How to complete this task ▸ Give every line of the material back exactly, images removed.

Study material ▸
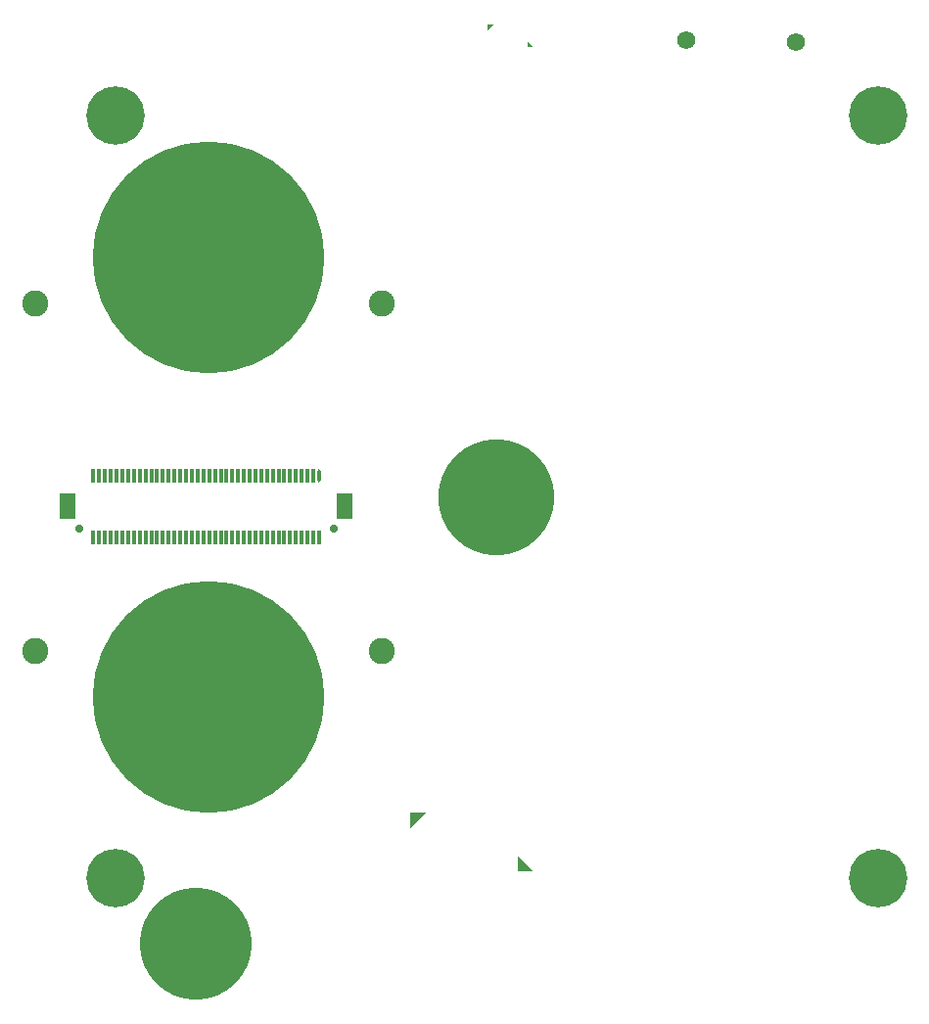
<source format=gts>
G04 Layer_Color=8388736*
%FSLAX42Y42*%
%MOMM*%
G71*
G01*
G75*
%ADD31R,0.30X1.17*%
G04:AMPARAMS|DCode=32|XSize=0.3mm|YSize=1.17mm|CornerRadius=0.15mm|HoleSize=0mm|Usage=FLASHONLY|Rotation=0.000|XOffset=0mm|YOffset=0mm|HoleType=Round|Shape=RoundedRectangle|*
%AMROUNDEDRECTD32*
21,1,0.30,0.86,0,0,0.0*
21,1,0.00,1.17,0,0,0.0*
1,1,0.30,0.00,-0.43*
1,1,0.30,0.00,-0.43*
1,1,0.30,0.00,0.43*
1,1,0.30,0.00,0.43*
%
%ADD32ROUNDEDRECTD32*%
%ADD33R,1.47X2.16*%
%ADD34C,1.57*%
%ADD35C,2.26*%
%ADD36C,0.71*%
%ADD37C,5.05*%
%ADD38C,20.05*%
%ADD39C,10.05*%
%ADD40C,9.69*%
G36*
X10754Y8635D02*
Y8770D01*
X10889D01*
X10754Y8635D01*
D02*
G37*
G36*
X11815Y8261D02*
X11680D01*
Y8395D01*
X11815Y8261D01*
D02*
G37*
G36*
X11421Y15535D02*
Y15585D01*
X11472D01*
X11421Y15535D01*
D02*
G37*
G36*
X11817Y15395D02*
X11767D01*
Y15445D01*
X11817Y15395D01*
D02*
G37*
D31*
X9162Y11684D02*
D03*
X9213D02*
D03*
X9914D02*
D03*
X9863D02*
D03*
X9812D02*
D03*
X9764D02*
D03*
X9713D02*
D03*
X9662D02*
D03*
X9614D02*
D03*
X9563D02*
D03*
X9512D02*
D03*
X9464D02*
D03*
X9413D02*
D03*
X9362D02*
D03*
X9312D02*
D03*
X9263D02*
D03*
X9114D02*
D03*
X9063D02*
D03*
X9012D02*
D03*
X8962D02*
D03*
X8912D02*
D03*
X8862D02*
D03*
X8812D02*
D03*
X8762D02*
D03*
X8712D02*
D03*
X8662D02*
D03*
X8612D02*
D03*
X8562D02*
D03*
X8512D02*
D03*
X9962Y11152D02*
D03*
X9914D02*
D03*
X9863D02*
D03*
X9812D02*
D03*
X9764D02*
D03*
X9713D02*
D03*
X9662D02*
D03*
X9614D02*
D03*
X9563D02*
D03*
X9512D02*
D03*
X9464D02*
D03*
X9413D02*
D03*
X9362D02*
D03*
X9312D02*
D03*
X9263D02*
D03*
X9213D02*
D03*
X9162D02*
D03*
X9114D02*
D03*
X9063D02*
D03*
X9012D02*
D03*
X8962D02*
D03*
X8912D02*
D03*
X8862D02*
D03*
X8812D02*
D03*
X8762D02*
D03*
X8712D02*
D03*
X8662D02*
D03*
X8612D02*
D03*
X8562D02*
D03*
X8512D02*
D03*
X8462Y11684D02*
D03*
Y11152D02*
D03*
X8412Y11684D02*
D03*
Y11152D02*
D03*
X8362Y11684D02*
D03*
Y11152D02*
D03*
X8312Y11684D02*
D03*
Y11152D02*
D03*
X8262Y11684D02*
D03*
Y11152D02*
D03*
X8212Y11684D02*
D03*
Y11152D02*
D03*
X8162Y11684D02*
D03*
Y11152D02*
D03*
X8112Y11684D02*
D03*
Y11152D02*
D03*
X8062Y11684D02*
D03*
Y11152D02*
D03*
X8012Y11684D02*
D03*
Y11152D02*
D03*
D32*
X9962Y11684D02*
D03*
D33*
X7787Y11417D02*
D03*
X10188D02*
D03*
D34*
X14089Y15436D02*
D03*
X13142Y15448D02*
D03*
D35*
X10508Y10170D02*
D03*
X7508Y13170D02*
D03*
Y10170D02*
D03*
X10508Y13170D02*
D03*
D36*
X7887Y11227D02*
D03*
X10089D02*
D03*
D03*
X7887D02*
D03*
D37*
X14796Y14796D02*
D03*
X8204D02*
D03*
X14796Y8204D02*
D03*
X8204Y8204D02*
D03*
D38*
X9008Y13570D02*
D03*
Y9770D02*
D03*
D39*
X11500Y11500D02*
D03*
D40*
X8898Y7637D02*
D03*
M02*

</source>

Result for this task ▸
<source format=gts>
G04 Layer_Color=8388736*
%FSLAX42Y42*%
%MOMM*%
G71*
G01*
G75*
%ADD31R,0.30X1.17*%
G04:AMPARAMS|DCode=32|XSize=0.3mm|YSize=1.17mm|CornerRadius=0.15mm|HoleSize=0mm|Usage=FLASHONLY|Rotation=0.000|XOffset=0mm|YOffset=0mm|HoleType=Round|Shape=RoundedRectangle|*
%AMROUNDEDRECTD32*
21,1,0.30,0.86,0,0,0.0*
21,1,0.00,1.17,0,0,0.0*
1,1,0.30,0.00,-0.43*
1,1,0.30,0.00,-0.43*
1,1,0.30,0.00,0.43*
1,1,0.30,0.00,0.43*
%
%ADD32ROUNDEDRECTD32*%
%ADD33R,1.47X2.16*%
%ADD34C,1.57*%
%ADD35C,2.26*%
%ADD36C,0.71*%
%ADD37C,5.05*%
%ADD38C,20.05*%
%ADD39C,10.05*%
%ADD40C,9.69*%
G36*
X10754Y8635D02*
Y8770D01*
X10889D01*
X10754Y8635D01*
D02*
G37*
G36*
X11815Y8261D02*
X11680D01*
Y8395D01*
X11815Y8261D01*
D02*
G37*
G36*
X11421Y15535D02*
Y15585D01*
X11472D01*
X11421Y15535D01*
D02*
G37*
G36*
X11817Y15395D02*
X11767D01*
Y15445D01*
X11817Y15395D01*
D02*
G37*
D31*
X9162Y11684D02*
D03*
X9213D02*
D03*
X9914D02*
D03*
X9863D02*
D03*
X9812D02*
D03*
X9764D02*
D03*
X9713D02*
D03*
X9662D02*
D03*
X9614D02*
D03*
X9563D02*
D03*
X9512D02*
D03*
X9464D02*
D03*
X9413D02*
D03*
X9362D02*
D03*
X9312D02*
D03*
X9263D02*
D03*
X9114D02*
D03*
X9063D02*
D03*
X9012D02*
D03*
X8962D02*
D03*
X8912D02*
D03*
X8862D02*
D03*
X8812D02*
D03*
X8762D02*
D03*
X8712D02*
D03*
X8662D02*
D03*
X8612D02*
D03*
X8562D02*
D03*
X8512D02*
D03*
X9962Y11152D02*
D03*
X9914D02*
D03*
X9863D02*
D03*
X9812D02*
D03*
X9764D02*
D03*
X9713D02*
D03*
X9662D02*
D03*
X9614D02*
D03*
X9563D02*
D03*
X9512D02*
D03*
X9464D02*
D03*
X9413D02*
D03*
X9362D02*
D03*
X9312D02*
D03*
X9263D02*
D03*
X9213D02*
D03*
X9162D02*
D03*
X9114D02*
D03*
X9063D02*
D03*
X9012D02*
D03*
X8962D02*
D03*
X8912D02*
D03*
X8862D02*
D03*
X8812D02*
D03*
X8762D02*
D03*
X8712D02*
D03*
X8662D02*
D03*
X8612D02*
D03*
X8562D02*
D03*
X8512D02*
D03*
X8462Y11684D02*
D03*
Y11152D02*
D03*
X8412Y11684D02*
D03*
Y11152D02*
D03*
X8362Y11684D02*
D03*
Y11152D02*
D03*
X8312Y11684D02*
D03*
Y11152D02*
D03*
X8262Y11684D02*
D03*
Y11152D02*
D03*
X8212Y11684D02*
D03*
Y11152D02*
D03*
X8162Y11684D02*
D03*
Y11152D02*
D03*
X8112Y11684D02*
D03*
Y11152D02*
D03*
X8062Y11684D02*
D03*
Y11152D02*
D03*
X8012Y11684D02*
D03*
Y11152D02*
D03*
D32*
X9962Y11684D02*
D03*
D33*
X7787Y11417D02*
D03*
X10188D02*
D03*
D34*
X14089Y15436D02*
D03*
X13142Y15448D02*
D03*
D35*
X10508Y10170D02*
D03*
X7508Y13170D02*
D03*
Y10170D02*
D03*
X10508Y13170D02*
D03*
D36*
X7887Y11227D02*
D03*
X10089D02*
D03*
D03*
X7887D02*
D03*
D37*
X14796Y14796D02*
D03*
X8204D02*
D03*
X14796Y8204D02*
D03*
X8204Y8204D02*
D03*
D38*
X9008Y13570D02*
D03*
Y9770D02*
D03*
D39*
X11500Y11500D02*
D03*
D40*
X8898Y7637D02*
D03*
M02*

</source>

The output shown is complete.